### Supplied text

========

The main muscle for extension is the quadriceps femoris, which is the most important muscle in stabilizing the knee joint. The quadriceps is made up of the vastus medialis and lateralis, rectus femoris, and vastus intermedius. The tensor fasciae latae is a weak extensor.
Flexion is produced by the hamstring muscles, which consist of the semitendinosus, semimembranosus, and long head of the biceps femoris along with the short head of the biceps and, weakly, the gracilis, sartorius, gastrocnemius, and popliteus.
The medial rotators of the knee are the semitendinosus, semimembranosus, popliteus, gracilis, and sartorius.
The lateral rotator of the knee is the biceps femoris.
Vascular supply
Many vessels are involved in forming the arterial anastomosis around the knee joint.
This anastomosis is formed by the superior, middle, and inferior genicular branches of the popliteal artery; the descending genicular branch of the femoral artery; and the descending branch of the lateral circumflex femoral artery, the circumflex fibular artery, and the anterior and posterior tibial recurrent arteries. The anastomosis supplies the patella, the femoral and tibial condyles, bone marrow, articular capsule, and synovial membrane.
The popliteal artery, however, is the major artery that crosses the popliteal fossa in the posterior aspect of the knee. Because of its location, this artery is susceptible to damage in knee injuries.
The venous system of the knee joint is primarily composed of the popliteal and femoral veins. These veins simply run with their corresponding arteries and drain deoxygenated blood from the arterial anastomosis. The popliteal veins contain 3-4 valves.
Bursae
Many bursae surround the knee and the arrangement is complex and variable. However, the medial group, including the anserine bursa and the semimembranosus bursa, are clinically important. The anserine bursa is located 4-5 cm distal to the anteromedial joint line and deep to the pes anserinus, the conjoint tendon formed by the sartorius, gracilis, and semitendinosus tendons (see the following image). Deep to the anserine bursa is the insertion of the MCL. This bursa can become inflamed with excessive physical activity. The semimembranosus bursa is located in the popliteal fossa and commonly causes posterior swelling of the knee joint secondary to degeneration within the knee joint.

========

### Data under study
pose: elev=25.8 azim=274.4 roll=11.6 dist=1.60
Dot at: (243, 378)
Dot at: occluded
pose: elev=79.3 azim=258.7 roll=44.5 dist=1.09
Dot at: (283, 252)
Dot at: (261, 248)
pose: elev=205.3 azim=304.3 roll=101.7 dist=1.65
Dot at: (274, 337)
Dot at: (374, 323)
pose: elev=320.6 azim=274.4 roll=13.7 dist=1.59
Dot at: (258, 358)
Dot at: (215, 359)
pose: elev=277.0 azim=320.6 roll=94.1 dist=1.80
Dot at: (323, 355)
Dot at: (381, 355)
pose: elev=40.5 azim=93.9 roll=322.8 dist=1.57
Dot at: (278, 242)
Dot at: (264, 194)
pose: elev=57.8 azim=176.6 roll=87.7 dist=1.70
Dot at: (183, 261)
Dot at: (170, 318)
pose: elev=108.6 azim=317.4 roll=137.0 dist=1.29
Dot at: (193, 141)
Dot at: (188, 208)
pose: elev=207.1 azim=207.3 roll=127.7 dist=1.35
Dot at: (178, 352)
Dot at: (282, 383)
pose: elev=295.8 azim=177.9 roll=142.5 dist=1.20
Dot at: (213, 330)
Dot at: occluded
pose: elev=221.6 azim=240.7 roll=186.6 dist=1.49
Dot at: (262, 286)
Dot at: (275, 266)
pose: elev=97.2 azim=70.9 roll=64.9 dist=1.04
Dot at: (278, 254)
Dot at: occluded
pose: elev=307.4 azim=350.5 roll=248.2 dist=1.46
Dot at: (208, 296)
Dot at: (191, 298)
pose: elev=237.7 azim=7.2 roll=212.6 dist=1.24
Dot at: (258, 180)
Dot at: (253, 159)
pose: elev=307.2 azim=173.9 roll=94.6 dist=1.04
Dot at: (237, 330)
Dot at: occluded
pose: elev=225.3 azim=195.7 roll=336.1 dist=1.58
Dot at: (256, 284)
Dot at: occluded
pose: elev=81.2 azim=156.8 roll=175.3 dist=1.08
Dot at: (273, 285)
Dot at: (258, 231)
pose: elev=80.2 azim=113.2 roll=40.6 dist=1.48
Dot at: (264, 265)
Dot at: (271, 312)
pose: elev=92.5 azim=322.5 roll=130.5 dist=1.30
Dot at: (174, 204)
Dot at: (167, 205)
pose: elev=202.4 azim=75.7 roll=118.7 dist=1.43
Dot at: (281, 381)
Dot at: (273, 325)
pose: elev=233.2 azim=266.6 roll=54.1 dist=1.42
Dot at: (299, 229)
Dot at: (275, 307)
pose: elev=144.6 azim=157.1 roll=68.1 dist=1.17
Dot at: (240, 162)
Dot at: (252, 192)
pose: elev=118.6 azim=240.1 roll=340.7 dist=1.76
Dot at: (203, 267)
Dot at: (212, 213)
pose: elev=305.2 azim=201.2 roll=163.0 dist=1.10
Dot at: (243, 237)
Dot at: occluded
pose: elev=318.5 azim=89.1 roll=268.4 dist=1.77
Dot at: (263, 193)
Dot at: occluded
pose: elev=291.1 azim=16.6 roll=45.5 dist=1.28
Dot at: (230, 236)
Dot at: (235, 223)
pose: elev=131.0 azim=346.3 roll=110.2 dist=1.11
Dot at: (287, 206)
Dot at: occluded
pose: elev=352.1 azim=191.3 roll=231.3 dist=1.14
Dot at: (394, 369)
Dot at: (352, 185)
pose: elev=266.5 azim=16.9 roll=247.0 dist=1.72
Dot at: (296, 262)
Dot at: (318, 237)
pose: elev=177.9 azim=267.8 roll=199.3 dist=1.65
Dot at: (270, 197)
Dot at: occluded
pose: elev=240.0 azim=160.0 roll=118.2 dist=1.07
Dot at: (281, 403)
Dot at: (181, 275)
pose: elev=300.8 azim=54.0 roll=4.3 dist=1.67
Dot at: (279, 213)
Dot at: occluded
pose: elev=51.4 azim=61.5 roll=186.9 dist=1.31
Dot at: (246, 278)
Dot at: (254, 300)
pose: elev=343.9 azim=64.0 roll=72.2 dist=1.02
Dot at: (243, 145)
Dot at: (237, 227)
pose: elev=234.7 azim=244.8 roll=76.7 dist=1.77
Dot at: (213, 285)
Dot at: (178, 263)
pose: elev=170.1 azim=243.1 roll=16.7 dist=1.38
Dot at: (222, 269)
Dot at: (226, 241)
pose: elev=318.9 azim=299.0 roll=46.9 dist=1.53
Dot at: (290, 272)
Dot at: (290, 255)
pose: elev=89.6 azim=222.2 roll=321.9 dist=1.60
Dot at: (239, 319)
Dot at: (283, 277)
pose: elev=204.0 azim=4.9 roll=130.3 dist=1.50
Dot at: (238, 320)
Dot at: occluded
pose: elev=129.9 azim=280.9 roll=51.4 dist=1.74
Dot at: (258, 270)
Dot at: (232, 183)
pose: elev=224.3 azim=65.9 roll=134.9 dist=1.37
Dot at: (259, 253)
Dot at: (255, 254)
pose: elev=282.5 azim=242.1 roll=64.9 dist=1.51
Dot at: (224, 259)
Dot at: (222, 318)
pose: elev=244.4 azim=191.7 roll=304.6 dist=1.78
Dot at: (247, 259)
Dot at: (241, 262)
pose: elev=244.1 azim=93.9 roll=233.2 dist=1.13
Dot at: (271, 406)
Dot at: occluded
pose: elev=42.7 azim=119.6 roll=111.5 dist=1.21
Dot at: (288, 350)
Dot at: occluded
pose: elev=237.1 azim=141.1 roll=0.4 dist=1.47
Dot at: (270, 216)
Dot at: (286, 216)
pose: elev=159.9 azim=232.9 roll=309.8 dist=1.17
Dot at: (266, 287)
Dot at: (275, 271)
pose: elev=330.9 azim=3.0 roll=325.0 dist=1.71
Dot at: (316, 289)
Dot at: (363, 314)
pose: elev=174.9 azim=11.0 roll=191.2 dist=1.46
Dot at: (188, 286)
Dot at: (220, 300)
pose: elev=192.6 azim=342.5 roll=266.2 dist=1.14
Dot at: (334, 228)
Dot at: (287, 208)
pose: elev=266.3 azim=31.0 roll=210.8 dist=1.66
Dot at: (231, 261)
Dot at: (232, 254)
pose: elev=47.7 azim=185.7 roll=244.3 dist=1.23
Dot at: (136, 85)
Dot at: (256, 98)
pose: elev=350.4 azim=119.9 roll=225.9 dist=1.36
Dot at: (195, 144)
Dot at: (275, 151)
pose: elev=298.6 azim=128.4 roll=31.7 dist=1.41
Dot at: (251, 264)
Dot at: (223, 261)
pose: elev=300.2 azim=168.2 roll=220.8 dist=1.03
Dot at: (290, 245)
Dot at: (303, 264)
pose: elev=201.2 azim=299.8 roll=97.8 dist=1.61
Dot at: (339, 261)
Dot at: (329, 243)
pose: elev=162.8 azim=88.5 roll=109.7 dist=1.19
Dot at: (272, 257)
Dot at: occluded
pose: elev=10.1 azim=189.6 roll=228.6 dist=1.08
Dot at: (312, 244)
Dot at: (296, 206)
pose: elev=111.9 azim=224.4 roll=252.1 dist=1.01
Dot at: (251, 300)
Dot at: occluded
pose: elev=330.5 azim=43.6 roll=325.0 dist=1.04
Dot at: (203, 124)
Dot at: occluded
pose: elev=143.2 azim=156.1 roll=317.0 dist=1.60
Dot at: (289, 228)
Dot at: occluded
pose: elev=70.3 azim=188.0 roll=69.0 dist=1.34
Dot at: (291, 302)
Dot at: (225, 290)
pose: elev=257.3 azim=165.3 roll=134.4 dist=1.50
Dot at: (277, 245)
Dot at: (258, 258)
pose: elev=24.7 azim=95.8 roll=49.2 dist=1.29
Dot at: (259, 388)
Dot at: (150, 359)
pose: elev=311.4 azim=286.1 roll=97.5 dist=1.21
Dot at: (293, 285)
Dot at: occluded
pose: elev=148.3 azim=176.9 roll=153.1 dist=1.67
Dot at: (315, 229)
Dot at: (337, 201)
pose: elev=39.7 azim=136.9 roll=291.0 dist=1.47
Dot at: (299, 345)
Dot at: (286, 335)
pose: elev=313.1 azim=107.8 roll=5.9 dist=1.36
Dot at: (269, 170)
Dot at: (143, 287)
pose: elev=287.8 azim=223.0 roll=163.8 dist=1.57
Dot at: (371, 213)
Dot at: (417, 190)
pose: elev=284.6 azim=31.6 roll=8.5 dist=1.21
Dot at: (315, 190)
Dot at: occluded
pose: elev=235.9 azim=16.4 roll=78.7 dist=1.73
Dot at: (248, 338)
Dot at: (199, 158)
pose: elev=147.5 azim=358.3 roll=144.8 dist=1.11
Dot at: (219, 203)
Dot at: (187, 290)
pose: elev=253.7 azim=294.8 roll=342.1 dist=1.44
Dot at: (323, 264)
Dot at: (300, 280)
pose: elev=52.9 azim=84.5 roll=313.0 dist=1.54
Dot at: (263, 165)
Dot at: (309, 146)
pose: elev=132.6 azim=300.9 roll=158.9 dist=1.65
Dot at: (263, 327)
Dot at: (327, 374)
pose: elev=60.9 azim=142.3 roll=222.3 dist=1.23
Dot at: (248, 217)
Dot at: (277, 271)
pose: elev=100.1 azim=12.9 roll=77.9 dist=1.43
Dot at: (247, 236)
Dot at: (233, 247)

========

### Tasks for this exercise
(a) Rewrite the paragraph of the knee anatomy text that begins "This anastomosis is formed by" as a short list, keeping its main facts.
(b) List every muscle that the knee anatomy text names as a medial rotator of the knee.
(c) According to the knee anatomy text, why is the popliteal artery susceptible to damage in knee injuries?
The lines play no part in this work.

### Outputs in order
(a)
The anastomosis is formed by:
- the superior, middle, and inferior genicular branches of the popliteal artery
- the descending genicular branch of the femoral artery
- the descending branch of the lateral circumflex femoral artery
- the circumflex fibular artery
- the anterior and posterior tibial recurrent arteries

It supplies:
- the patella
- the femoral and tibial condyles
- bone marrow
- the articular capsule
- the synovial membrane

(b)
- Semitendinosus
- Semimembranosus
- Popliteus
- Gracilis
- Sartorius

(c) The popliteal artery is the major artery that crosses the popliteal fossa at the back of the knee. Because of this location, it is susceptible to damage in knee injuries.